If everyone with a heart dearly hopes that Ferrer wins a Masters title before he retires, it is worth remembering that Davydenko has won three of them (Paris, Miami and Shanghai), and that he overcame Nadal in the final twice. His crowning achievement came at the World Tour Finals in 2009, when he defeated Federer, Nadal, Soderling and del Potro to take the title, driving the giant Argentinean halfway to despair in the final.*

It all seems like a distant memory now. Over the last 52 weeks, Davydenko has compiled a record of 20-23. They aren’t numbers to be proud of, but exceeding even the volume of those losses is their manner. Six of those losses have come to qualifiers, two to wildcards, and one to Viktor Troicki.
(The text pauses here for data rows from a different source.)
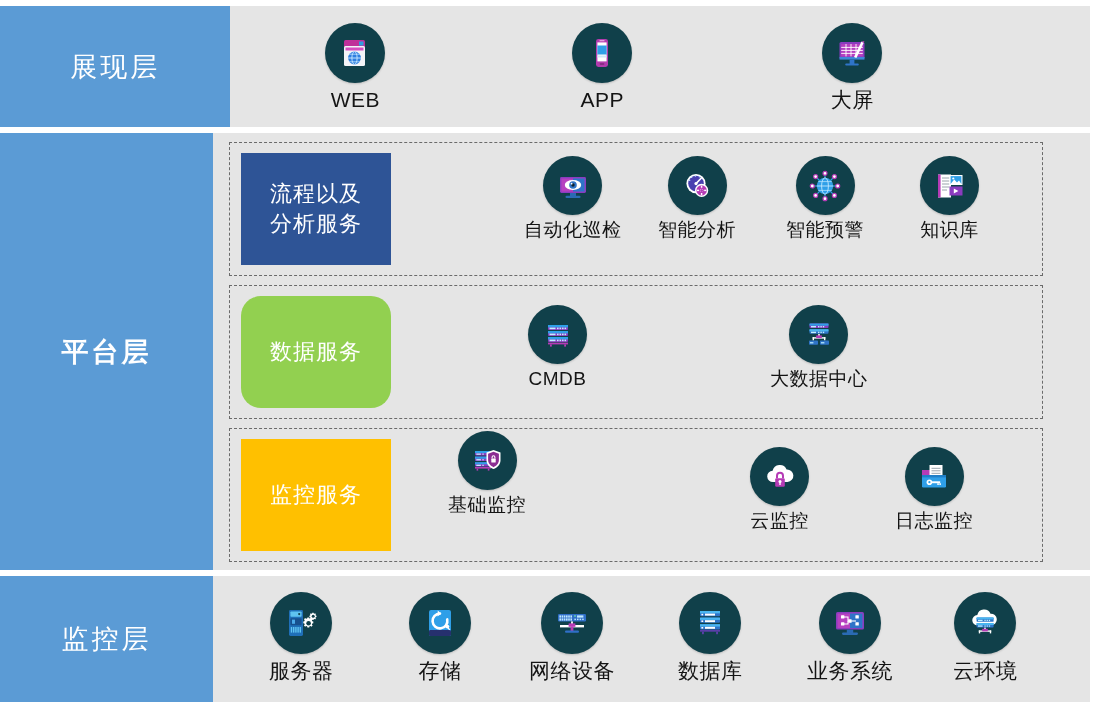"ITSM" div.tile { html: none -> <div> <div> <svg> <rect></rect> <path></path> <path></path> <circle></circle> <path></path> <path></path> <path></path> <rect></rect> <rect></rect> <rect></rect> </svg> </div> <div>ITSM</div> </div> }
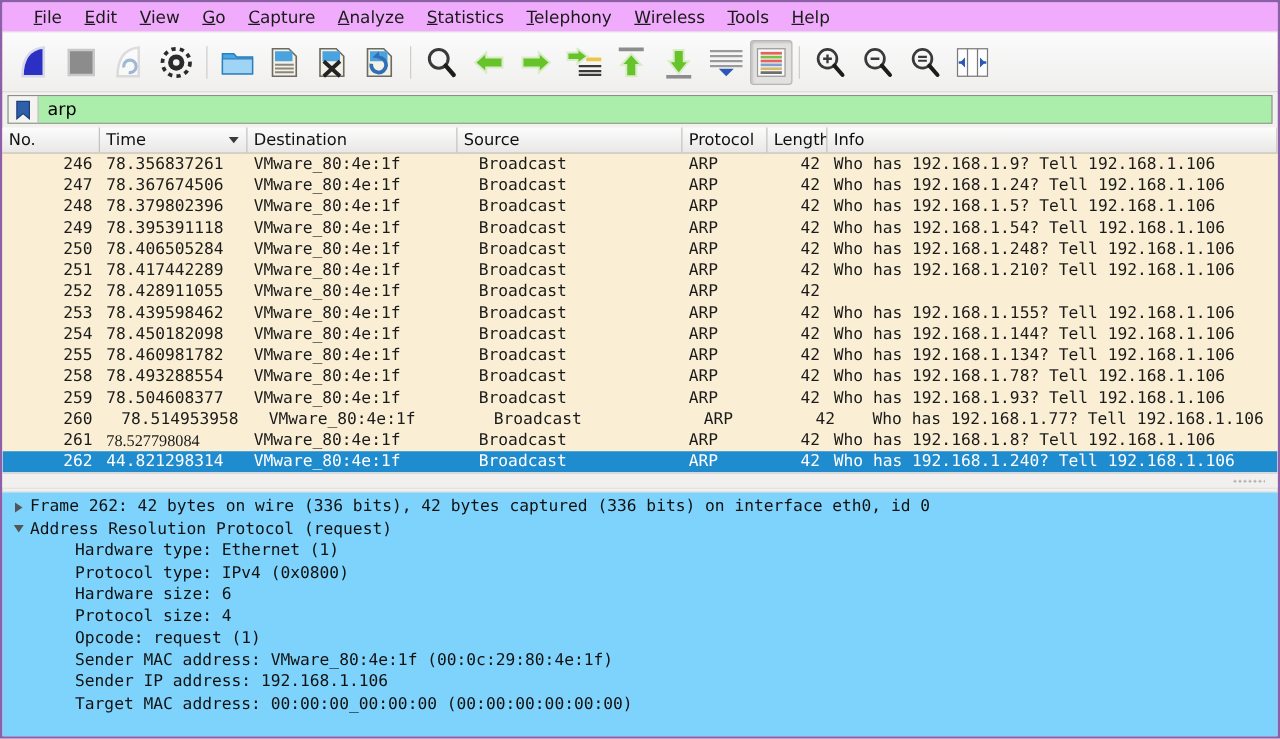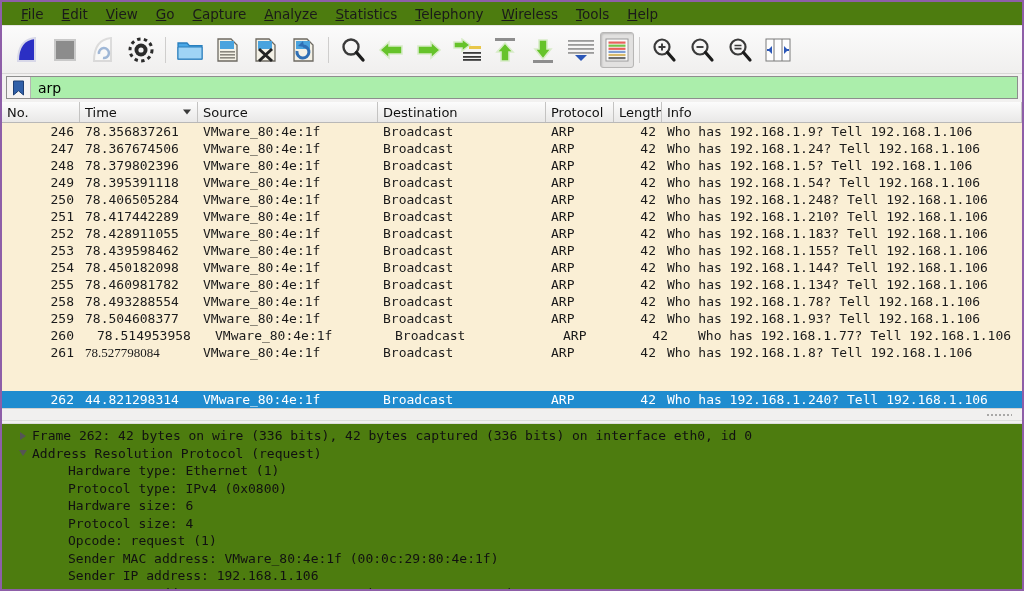"File" .menubar { background: #4d7c0f -> #f0abfc; padding-left: 10px -> 16px }
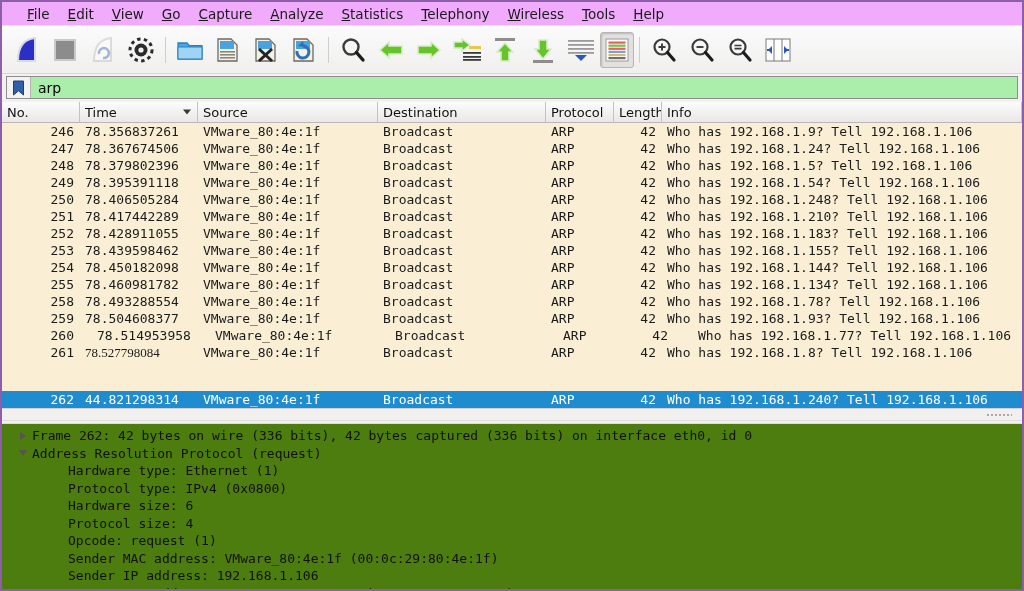"Source" div.ch { order: before "Destination" -> after "Destination" }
A key issue here is the first serve. Despite his modest stature, Davydenko at his best boasted an insidiously tricky first ball, courtesy of a strange torque in his action. I can find no useful stats on his service speed lately, but the perception is widespread that he is going after it less. The numbers that are available back this up. In his best years, which were 2005 – 2009, his first serve percentage was a respectable 67-69%. This is has actually risen in recent years (to over 70% last year). Yet, his ace rate has more than halved. In his glory years, on average 5.5% of his first serves were aces, which is not amazing in the scheme of things – Isner comes in at 16.7% – but is okay for his type of game. In the last year that has been reduced to just 2.3%. The implication is either that Davydenko has only played guys who are harder to ace, or, more likely, that he has indeed dialled back the heat on his first serve. This helps explain why he’s winning so many fewer points behind it (about 6-7% lower than his peak years).

Without his serve to set up points, the widening cracks in Davydenko’s ground game have grown broad enough to swallow him up. I was courtside for his squalid loss to Flavio Cipolla in the first round of the Australian Open this year, and a painful experience it was, savagely hot, windy and depressing. Cipolla’s game is built around reasonable foot-speed and a sliced backhand, carefully placed atop a large mound of nothing else. He is the kind of player that Davydenko would once beat left-handed, for a lark. Time and again the Russian would attack, achieve the ball he wanted, and then miss the put-away. He wasn’t pleased about it, but he mostly just looked nonplussed, gesturing away at his brother Eduardo with an expansiveness and regularity befitting the WTA. For a game that was based around such delicate calibration, it doesn’t have to go off much before it doesn’t work at all. The last two sets weren’t even competitive.

Today in Munich Tommy Haas was immaculate in seeing off the top seed Jo-Wilfried Tsonga. Haas insists that he has no great designs on a late career miracle, and it’s easy enough to believe him. He plays on because he loves the sport, and for moments like these, in the full awareness that when it’s finally over it will be over for ever. Even as an admirer of Davydenko’s game, and his sly, wry attitude, I would never suggest that the Russian loves the sport that much, or enough to continue on once it becomes perpetually frustrating, once he glances around, and finally remarks, ‘No, it’s not worthwhile now.’

*Perhaps most shockingly, he defeated Monfils, Soderling and Verdasco on his way to the Kuala Lumpur title earlier that year. The draw also included Ferrer, Gasquet, Gonzalez and Berdych. It was only two and half years ago, but the Malaysian Open’s glory days feel as distant as Davydenko’s.